An Alabama medical center has stopped all IVF treatments after a court ruled that embryos are babies.
The University of Alabama at Birmingham (UAB), an academic medical center, suspended its IVF treatments so it could consider the legal repercussions of the decision, made by the state’s supreme court.
The ruling was made in a case where a person wandered into an unlocked storage area at a fertility clinic and dropped several frozen embryos on the floor.
The court determined that failing to secure that storage area violated the state’s Wrongful Death Act – which says an unjustified or negligent act that leads to someone’s death is a civil offense – because the frozen embryos were considered human beings.
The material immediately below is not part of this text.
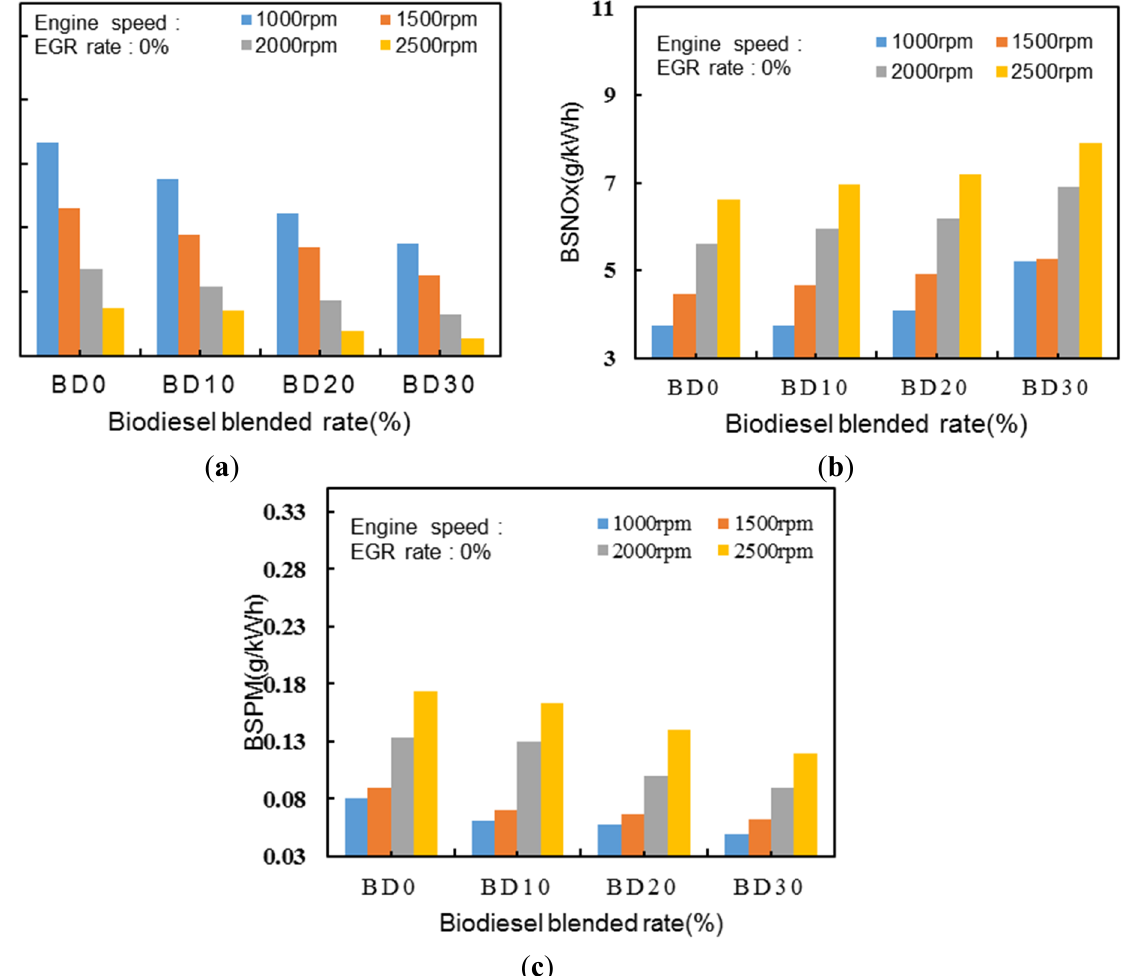
Figure 6. Effects of the engine speed and biodiesel blend ratio on the ( a ) brake specific carbon monoxide (BSCO); ( b ) brake specific nitrogen oxide (BSNO x ); and ( c ) brake specific particulate matter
The ruling has left both IVF providers and patients unsure of how the law might be interpreted in future cases.
Some said treating the embryo as a child – rather than property – could have broader implications and call into question many of the practices of IVF.
“If this is now a person, will we be able to freeze embryos?” Barbara Collura, chief executive of RESOLVE: The National Infertility Association, said.
Hannah Echols, a UAB spokesperson, said: “We are saddened that this will impact our patients’ attempt to have a baby through IVF, but we must evaluate the potential that our patients and our physicians could be prosecuted criminally or face punitive damages for following the standard of care for IVF treatments.”
UAB will continue to offer egg retrieval, the process of collecting eggs from one or both ovaries but will no longer fertilize eggs or develop embryos.